- **PROBLEM TO WORK ON**
The response has to reproduce all entries exactly while excluding their pictures.

- **RECORDS SHOWN**
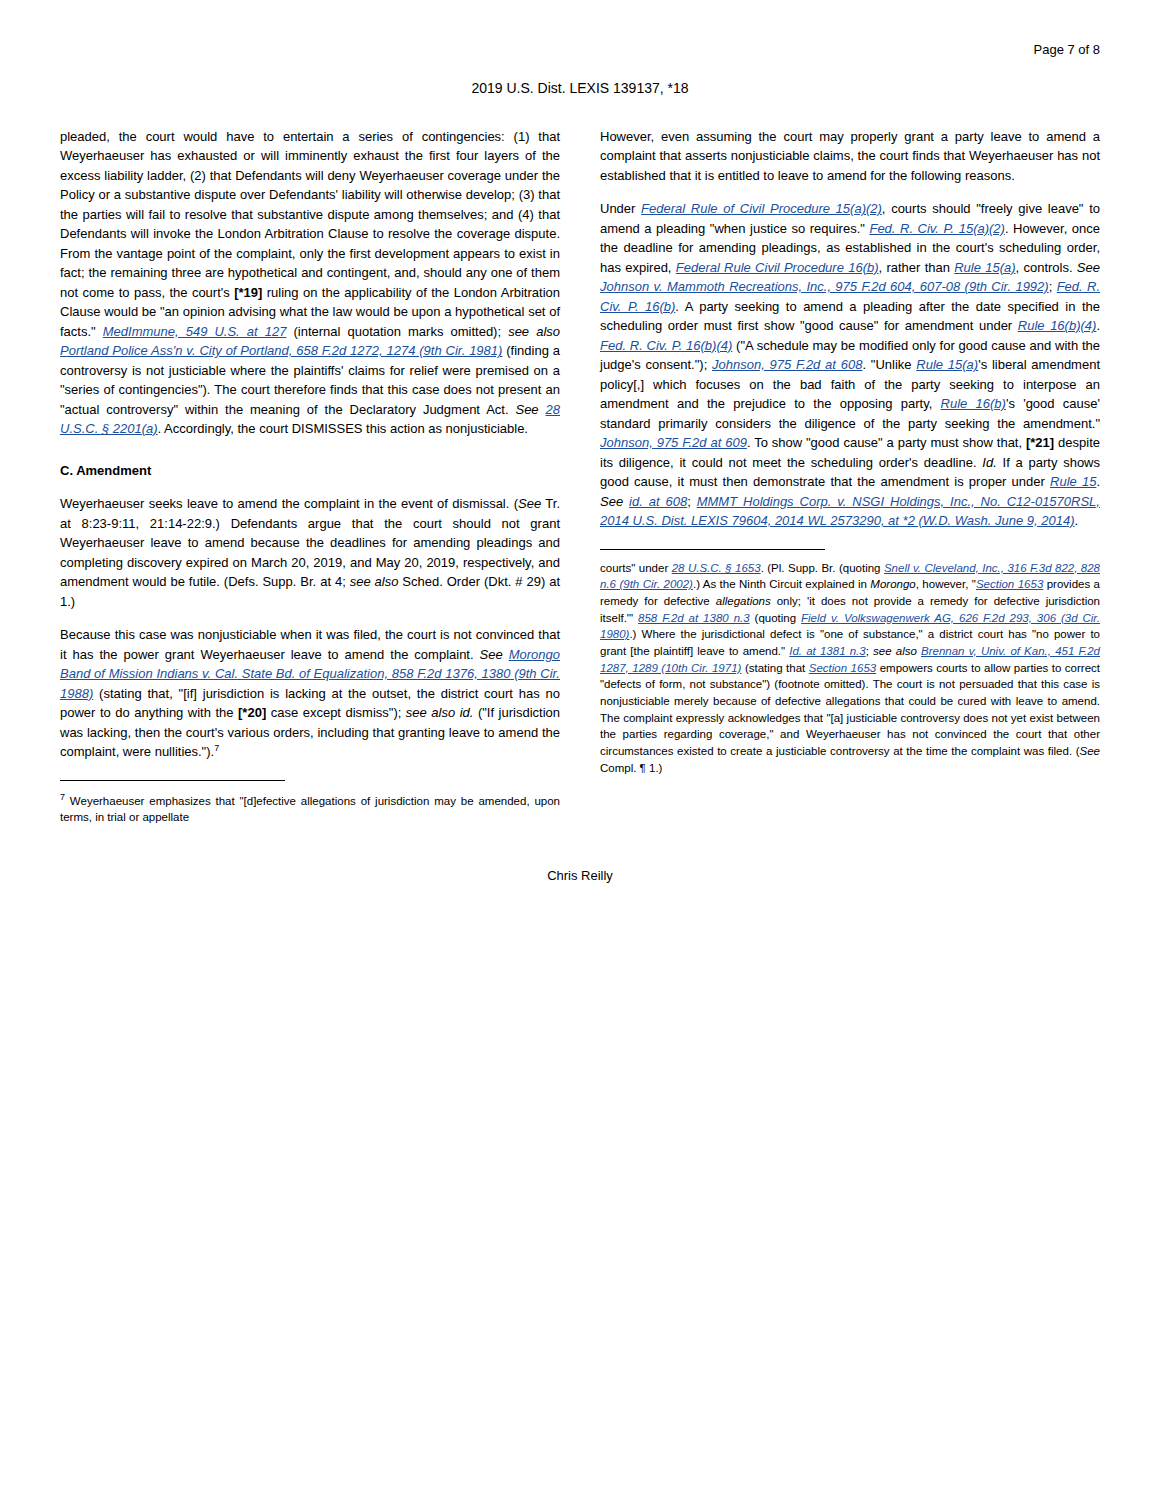Page 7 of 8
2019 U.S. Dist. LEXIS 139137, *18
pleaded, the court would have to entertain a series of contingencies: (1) that Weyerhaeuser has exhausted or will imminently exhaust the first four layers of the excess liability ladder, (2) that Defendants will deny Weyerhaeuser coverage under the Policy or a substantive dispute over Defendants' liability will otherwise develop; (3) that the parties will fail to resolve that substantive dispute among themselves; and (4) that Defendants will invoke the London Arbitration Clause to resolve the coverage dispute. From the vantage point of the complaint, only the first development appears to exist in fact; the remaining three are hypothetical and contingent, and, should any one of them not come to pass, the court's [*19] ruling on the applicability of the London Arbitration Clause would be "an opinion advising what the law would be upon a hypothetical set of facts." MedImmune, 549 U.S. at 127 (internal quotation marks omitted); see also Portland Police Ass'n v. City of Portland, 658 F.2d 1272, 1274 (9th Cir. 1981) (finding a controversy is not justiciable where the plaintiffs' claims for relief were premised on a "series of contingencies"). The court therefore finds that this case does not present an "actual controversy" within the meaning of the Declaratory Judgment Act. See 28 U.S.C. § 2201(a). Accordingly, the court DISMISSES this action as nonjusticiable.
C. Amendment
Weyerhaeuser seeks leave to amend the complaint in the event of dismissal. (See Tr. at 8:23-9:11, 21:14-22:9.) Defendants argue that the court should not grant Weyerhaeuser leave to amend because the deadlines for amending pleadings and completing discovery expired on March 20, 2019, and May 20, 2019, respectively, and amendment would be futile. (Defs. Supp. Br. at 4; see also Sched. Order (Dkt. # 29) at 1.)
Because this case was nonjusticiable when it was filed, the court is not convinced that it has the power grant Weyerhaeuser leave to amend the complaint. See Morongo Band of Mission Indians v. Cal. State Bd. of Equalization, 858 F.2d 1376, 1380 (9th Cir. 1988) (stating that, "[if] jurisdiction is lacking at the outset, the district court has no power to do anything with the [*20] case except dismiss"); see also id. ("If jurisdiction was lacking, then the court's various orders, including that granting leave to amend the complaint, were nullities.").7
7 Weyerhaeuser emphasizes that "[d]efective allegations of jurisdiction may be amended, upon terms, in trial or appellate
However, even assuming the court may properly grant a party leave to amend a complaint that asserts nonjusticiable claims, the court finds that Weyerhaeuser has not established that it is entitled to leave to amend for the following reasons.
Under Federal Rule of Civil Procedure 15(a)(2), courts should "freely give leave" to amend a pleading "when justice so requires." Fed. R. Civ. P. 15(a)(2). However, once the deadline for amending pleadings, as established in the court's scheduling order, has expired, Federal Rule Civil Procedure 16(b), rather than Rule 15(a), controls. See Johnson v. Mammoth Recreations, Inc., 975 F.2d 604, 607-08 (9th Cir. 1992); Fed. R. Civ. P. 16(b). A party seeking to amend a pleading after the date specified in the scheduling order must first show "good cause" for amendment under Rule 16(b)(4). Fed. R. Civ. P. 16(b)(4) ("A schedule may be modified only for good cause and with the judge's consent."); Johnson, 975 F.2d at 608. "Unlike Rule 15(a)'s liberal amendment policy[,] which focuses on the bad faith of the party seeking to interpose an amendment and the prejudice to the opposing party, Rule 16(b)'s 'good cause' standard primarily considers the diligence of the party seeking the amendment." Johnson, 975 F.2d at 609. To show "good cause" a party must show that, [*21] despite its diligence, it could not meet the scheduling order's deadline. Id. If a party shows good cause, it must then demonstrate that the amendment is proper under Rule 15. See id. at 608; MMMT Holdings Corp. v. NSGI Holdings, Inc., No. C12-01570RSL, 2014 U.S. Dist. LEXIS 79604, 2014 WL 2573290, at *2 (W.D. Wash. June 9, 2014).
courts" under 28 U.S.C. § 1653. (Pl. Supp. Br. (quoting Snell v. Cleveland, Inc., 316 F.3d 822, 828 n.6 (9th Cir. 2002).) As the Ninth Circuit explained in Morongo, however, "Section 1653 provides a remedy for defective allegations only; 'it does not provide a remedy for defective jurisdiction itself.'" 858 F.2d at 1380 n.3 (quoting Field v. Volkswagenwerk AG, 626 F.2d 293, 306 (3d Cir. 1980).) Where the jurisdictional defect is "one of substance," a district court has "no power to grant [the plaintiff] leave to amend." Id. at 1381 n.3; see also Brennan v, Univ. of Kan., 451 F.2d 1287, 1289 (10th Cir. 1971) (stating that Section 1653 empowers courts to allow parties to correct "defects of form, not substance") (footnote omitted). The court is not persuaded that this case is nonjusticiable merely because of defective allegations that could be cured with leave to amend. The complaint expressly acknowledges that "[a] justiciable controversy does not yet exist between the parties regarding coverage," and Weyerhaeuser has not convinced the court that other circumstances existed to create a justiciable controversy at the time the complaint was filed. (See Compl. ¶ 1.)
Chris Reilly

- **SOLUTION TO THIS EXERCISE**
Page 7 of 8
2019 U.S. Dist. LEXIS 139137, *18
pleaded, the court would have to entertain a series of contingencies: (1) that Weyerhaeuser has exhausted or will imminently exhaust the first four layers of the excess liability ladder, (2) that Defendants will deny Weyerhaeuser coverage under the Policy or a substantive dispute over Defendants' liability will otherwise develop; (3) that the parties will fail to resolve that substantive dispute among themselves; and (4) that Defendants will invoke the London Arbitration Clause to resolve the coverage dispute. From the vantage point of the complaint, only the first development appears to exist in fact; the remaining three are hypothetical and contingent, and, should any one of them not come to pass, the court's [*19] ruling on the applicability of the London Arbitration Clause would be "an opinion advising what the law would be upon a hypothetical set of facts." MedImmune, 549 U.S. at 127 (internal quotation marks omitted); see also Portland Police Ass'n v. City of Portland, 658 F.2d 1272, 1274 (9th Cir. 1981) (finding a controversy is not justiciable where the plaintiffs' claims for relief were premised on a "series of contingencies"). The court therefore finds that this case does not present an "actual controversy" within the meaning of the Declaratory Judgment Act. See 28 U.S.C. § 2201(a). Accordingly, the court DISMISSES this action as nonjusticiable.
C. Amendment
Weyerhaeuser seeks leave to amend the complaint in the event of dismissal. (See Tr. at 8:23-9:11, 21:14-22:9.) Defendants argue that the court should not grant Weyerhaeuser leave to amend because the deadlines for amending pleadings and completing discovery expired on March 20, 2019, and May 20, 2019, respectively, and amendment would be futile. (Defs. Supp. Br. at 4; see also Sched. Order (Dkt. # 29) at 1.)
Because this case was nonjusticiable when it was filed, the court is not convinced that it has the power grant Weyerhaeuser leave to amend the complaint. See Morongo Band of Mission Indians v. Cal. State Bd. of Equalization, 858 F.2d 1376, 1380 (9th Cir. 1988) (stating that, "[if] jurisdiction is lacking at the outset, the district court has no power to do anything with the [*20] case except dismiss"); see also id. ("If jurisdiction was lacking, then the court's various orders, including that granting leave to amend the complaint, were nullities.").7
7 Weyerhaeuser emphasizes that "[d]efective allegations of jurisdiction may be amended, upon terms, in trial or appellate
However, even assuming the court may properly grant a party leave to amend a complaint that asserts nonjusticiable claims, the court finds that Weyerhaeuser has not established that it is entitled to leave to amend for the following reasons.
Under Federal Rule of Civil Procedure 15(a)(2), courts should "freely give leave" to amend a pleading "when justice so requires." Fed. R. Civ. P. 15(a)(2). However, once the deadline for amending pleadings, as established in the court's scheduling order, has expired, Federal Rule Civil Procedure 16(b), rather than Rule 15(a), controls. See Johnson v. Mammoth Recreations, Inc., 975 F.2d 604, 607-08 (9th Cir. 1992); Fed. R. Civ. P. 16(b). A party seeking to amend a pleading after the date specified in the scheduling order must first show "good cause" for amendment under Rule 16(b)(4). Fed. R. Civ. P. 16(b)(4) ("A schedule may be modified only for good cause and with the judge's consent."); Johnson, 975 F.2d at 608. "Unlike Rule 15(a)'s liberal amendment policy[,] which focuses on the bad faith of the party seeking to interpose an amendment and the prejudice to the opposing party, Rule 16(b)'s 'good cause' standard primarily considers the diligence of the party seeking the amendment." Johnson, 975 F.2d at 609. To show "good cause" a party must show that, [*21] despite its diligence, it could not meet the scheduling order's deadline. Id. If a party shows good cause, it must then demonstrate that the amendment is proper under Rule 15. See id. at 608; MMMT Holdings Corp. v. NSGI Holdings, Inc., No. C12-01570RSL, 2014 U.S. Dist. LEXIS 79604, 2014 WL 2573290, at *2 (W.D. Wash. June 9, 2014).
courts" under 28 U.S.C. § 1653. (Pl. Supp. Br. (quoting Snell v. Cleveland, Inc., 316 F.3d 822, 828 n.6 (9th Cir. 2002).) As the Ninth Circuit explained in Morongo, however, "Section 1653 provides a remedy for defective allegations only; 'it does not provide a remedy for defective jurisdiction itself.'" 858 F.2d at 1380 n.3 (quoting Field v. Volkswagenwerk AG, 626 F.2d 293, 306 (3d Cir. 1980).) Where the jurisdictional defect is "one of substance," a district court has "no power to grant [the plaintiff] leave to amend." Id. at 1381 n.3; see also Brennan v, Univ. of Kan., 451 F.2d 1287, 1289 (10th Cir. 1971) (stating that Section 1653 empowers courts to allow parties to correct "defects of form, not substance") (footnote omitted). The court is not persuaded that this case is nonjusticiable merely because of defective allegations that could be cured with leave to amend. The complaint expressly acknowledges that "[a] justiciable controversy does not yet exist between the parties regarding coverage," and Weyerhaeuser has not convinced the court that other circumstances existed to create a justiciable controversy at the time the complaint was filed. (See Compl. ¶ 1.)
Chris Reilly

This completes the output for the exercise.